Of course, the “best workouts” really depends on one’s goals, interests, equipment available and time. The best workouts for a marathoner, for example, are different than those for a bodybuilder, which vary from a senior working on functional strength or a bride-to-be trying to shed some weight. For general fitness, however, for someone who plans to exercise a few times each week to stay healthy, the best workouts have cardio, strength and flexibility included.
Cardio comes in the form of walking, running, cycling, swimming, rowing, stair climbing and using machines like elliptical machines. Ideally, you should exercise for at least 30 minutes with a steady-state heart rate or do interval training which alternates between higher and lower intensity levels.
Strength training includes exercises with dumbbells, barbells, resistance tubing, kettlebells, medicine balls and body weight to tax the muscles. Typical sessions for overall fitness include 8-10 exercises for the major muscle groups, with 8-12 reps and 1-3 sets.

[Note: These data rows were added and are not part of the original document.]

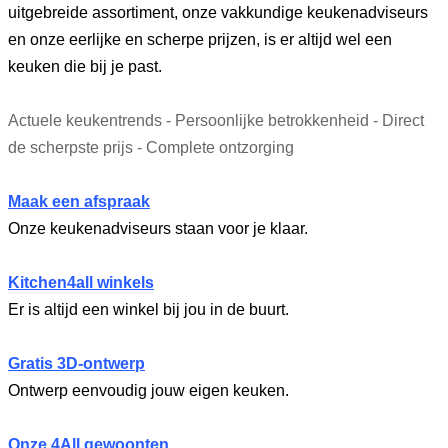
uitgebreide assortiment, onze vakkundige keukenadviseurs
en onze eerlijke en scherpe prijzen, is er altijd wel een
keuken die bij je past.
Actuele keukentrends - Persoonlijke betrokkenheid - Direct
de scherpste prijs - Complete ontzorging
Maak een afspraak
Onze keukenadviseurs staan voor je klaar.
Kitchen4all winkels
Er is altijd een winkel bij jou in de buurt.
Gratis 3D-ontwerp
Ontwerp eenvoudig jouw eigen keuken.
Onze 4All gewoonten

Lastly, the best workouts don’t skimp on stretching to reduce the risk of injury, release stress and improve flexibility. Stretches are important to maintain range of motion, and they feel good. Typically, you should stretch the major muscle groups at the end of a workout session, and hold static stretches for 15-60 seconds each for maximum benefit.
Of course, you can combine these three elements for one workout, or choose to do one each day. The important thing is to perform each component regularly, either on its own or blended with the others. Including variety and maintaining consistency are critical to making progress and enjoying results.
If you need help getting started, you might want to consult a local health club or an online directory (such as that at acefitness.org) to find a certified personal trainer who can help you custom-design a program. Then get moving, add changes over time and never quit!